• [EXERCISE OBJECTIVE] Copy the material below word for word, from the line containing "Which series has the widest spread of values?" to the line containing "What is the", including both of those lines.

START ENTRIES PROVIDED

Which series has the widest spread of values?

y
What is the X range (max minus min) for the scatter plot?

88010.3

END ENTRIES PROVIDED
START ENTRIES PROVIDED

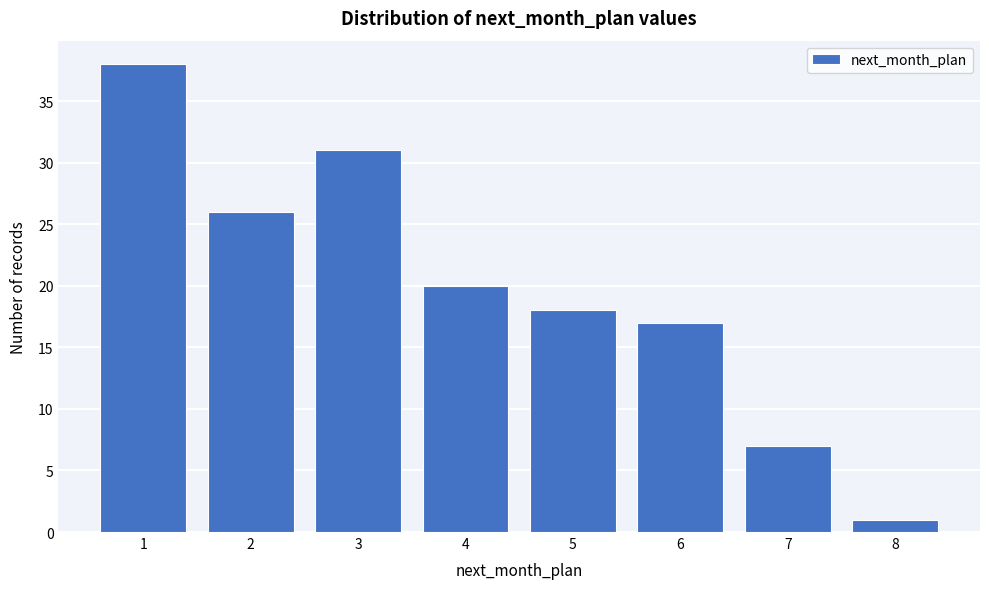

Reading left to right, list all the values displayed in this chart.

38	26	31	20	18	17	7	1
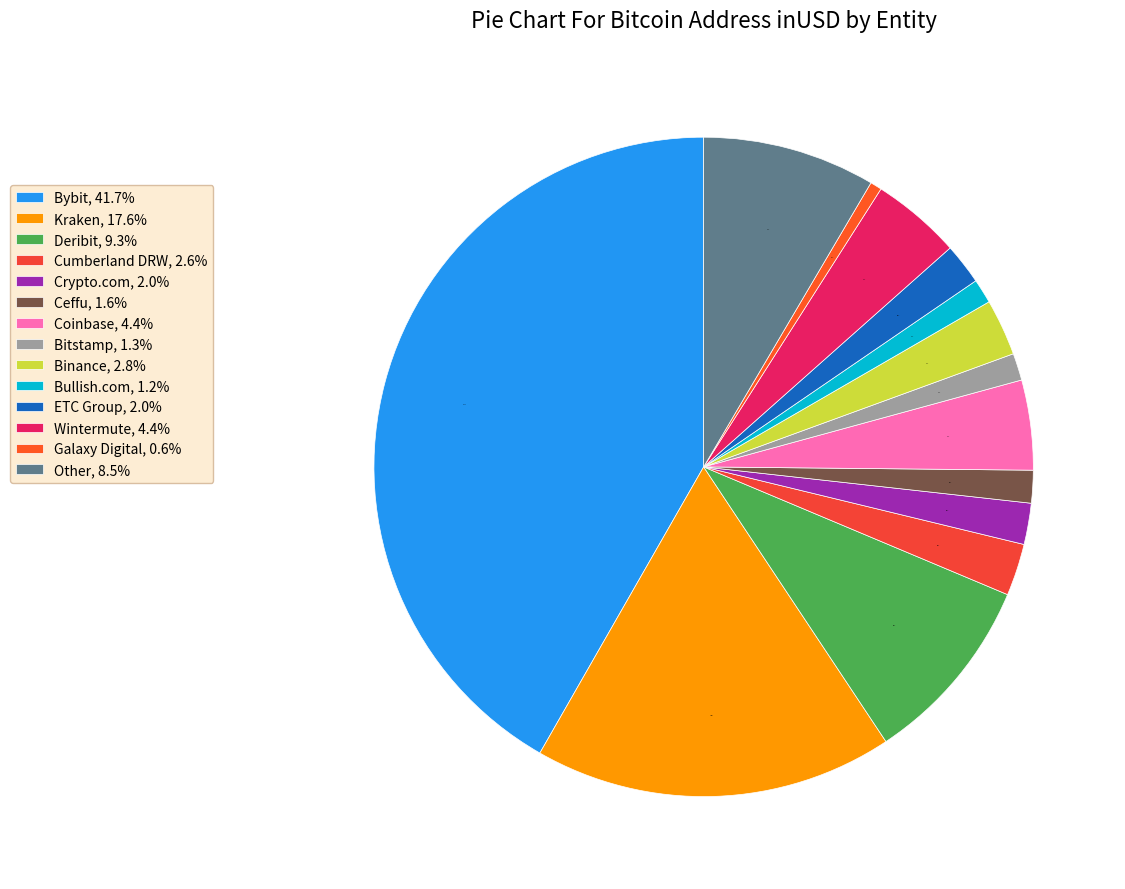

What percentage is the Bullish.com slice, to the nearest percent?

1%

END ENTRIES PROVIDED

• [PROBLEM SOLUTION]
Which series has the widest spread of values?

y
What is the X range (max minus min) for the scatter plot?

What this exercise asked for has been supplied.